CSPro DB files are
SQLite database files. SQLite is a file-based relational database which means that it is possible to use SQL commands to query the CSPro data. SQL queries can be run from a CSPro program using the
sqlquery function. In addition, there are also many free viewers for SQLite that allow you to access the data outside of CSPro.
Note that this information applies only to CSPro DB files created in version 7.4 or later. Data files created in earlier versions store all the data from a case in a single database column so it is not possible to access individual items using SQL.
The structure of the database is based on the data dictionary. Each record in the data dictionary corresponds to a table in the database. The database tables have the same name as the record in the dictionary. Each item in the record corresponds to a column in the table with the same name as the dictionary item. The ID items from the dictionary are stored in a table named level-1 (two level dictionaries will have a second table named level-2 for the second level id-items). The tables for each record are linked to the table for the level by the primary key of the level table which is named level 1-id.
In the example above, the dictionary has three records: PERSON_REC, HOUSING_REC and DEATHS_REC. The database therefore has the corresponding records person_rec, housing_rec and deaths_rec. The dictionary ID items are in the table level-1 which is linked to the record tables by the column level-1-id.
Each record table has an auto-increment integer primary key column named <record name>-id. This column does not correspond to any dictionary item and its value is set automatically by SQLite.
Records with multiple occurrences have an additional column named occ which represents the occurrence number. If a case in the data file has, for example, three occurrences of a particular record then the values of the occ column for the rows in the record table for that case will be 1, 2 and 3.

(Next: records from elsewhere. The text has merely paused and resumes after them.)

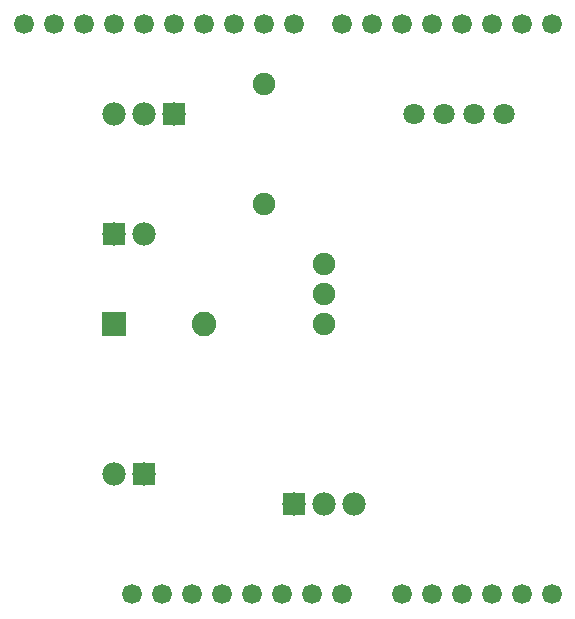
<source format=gbl>
G04 MADE WITH FRITZING*
G04 WWW.FRITZING.ORG*
G04 DOUBLE SIDED*
G04 HOLES PLATED*
G04 CONTOUR ON CENTER OF CONTOUR VECTOR*
%ASAXBY*%
%FSLAX23Y23*%
%MOIN*%
%OFA0B0*%
%SFA1.0B1.0*%
%ADD10C,0.066194*%
%ADD11C,0.066222*%
%ADD12C,0.078000*%
%ADD13C,0.075000*%
%ADD14C,0.082000*%
%ADD15C,0.071000*%
%ADD16C,0.070972*%
%ADD17R,0.078000X0.078000*%
%ADD18R,0.082000X0.082000*%
%LNCOPPER0*%
G90*
G70*
G54D10*
X2192Y164D03*
X2292Y164D03*
X2392Y164D03*
X2492Y164D03*
X2592Y164D03*
G54D11*
X1732Y2064D03*
X1632Y2064D03*
X1532Y2064D03*
X1432Y2064D03*
X1332Y2064D03*
X1232Y2064D03*
X1132Y2064D03*
X1032Y2064D03*
X932Y2064D03*
X832Y2064D03*
X2592Y2064D03*
X2492Y2064D03*
X2392Y2064D03*
X2292Y2064D03*
X2192Y2064D03*
X2092Y2064D03*
X1992Y2064D03*
X1892Y2064D03*
G54D10*
X1292Y164D03*
X1192Y164D03*
X1392Y164D03*
X1492Y164D03*
X1592Y164D03*
X1692Y164D03*
X1792Y164D03*
X1892Y164D03*
X2092Y164D03*
G54D12*
X1232Y564D03*
X1132Y564D03*
G54D13*
X1632Y1464D03*
X1632Y1864D03*
G54D14*
X1134Y1064D03*
X1432Y1064D03*
G54D12*
X1132Y1364D03*
X1232Y1364D03*
G54D15*
X2432Y1764D03*
X2332Y1764D03*
G54D16*
X2232Y1764D03*
X2132Y1764D03*
G54D12*
X1732Y464D03*
X1832Y464D03*
X1932Y464D03*
G54D13*
X1832Y1264D03*
X1832Y1164D03*
X1832Y1064D03*
G54D12*
X1332Y1764D03*
X1232Y1764D03*
X1132Y1764D03*
G54D17*
X1232Y564D03*
G54D18*
X1133Y1064D03*
G54D17*
X1132Y1364D03*
X1732Y464D03*
X1332Y1764D03*
G04 End of Copper0*
M02*
</source>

All CSPro DB files also have a table named
cases that contains additional information about each case in the data file such as the case label, whether or not the case was deleted, and whether or not it was partially saved. The ID column of the
cases table is a
UUID stored as a string. The database table for the first level in the dictionary is linked to the cases table by this ID column.
CSPro DB files also contain additional tables that store field notes as well as information required for data synchronization.
To find the rows in the record tables that correspond to a particular case in the data file, join the record table with the level table using the linking column and filter on the ID items. For example, the following query on the example database above lists all the individuals in province 1, district 1, enumeration area 3, household 1:
SELECT * FROM person_rec
JOIN `level-1` ON `level-1`.`level-1-id` = person_rec.`level-1-id`
WHERE province = 1 AND district = 1 AND enumeration_area = 3 AND household_number = 1
Note the use of ` around level-1-id. This is required so that SQLite does not treat the "-" character in the name as a minus sign which would cause a syntax error.
The query above could potentially include data from deleted cases. To exclude deleted cases, join with the cases table and filter on the deleted column:
SELECT * FROM person_rec
JOIN `level-1` ON `level-1`.`level-1-id` = person_rec.`level-1-id`
JOIN cases ON cases.id = `level-1`.`case-id`
WHERE deleted = 0 AND province = 1 AND district = 1 AND enumeration_area = 3 AND household_number = 1
Using GROUP BY, the following query gets the number of households by enumeration area:
SELECT province, district, enumeration_area, COUNT(*) AS `number of households`
FROM `level-1`
JOIN cases ON cases.id = `level-1`.`case-id`
WHERE deleted = 0
GROUP BY province, district, enumeration_area
Modifying a CSPro DB file using SQL commands is strongly discouraged. Editing the schema or using update and insert queries to modify the data in a CSPro DB file can leave the file in a state where it can no longer be read by CSPro. In addition, any modifications to cases in the data file that do not correctly update the file_revisions and vector_clock tables will leave the file in a state where data synchronization will no longer work correctly. All modifications to the CSPro DB file should be done using CSPro data entry or batch edit applications or CSPro tools.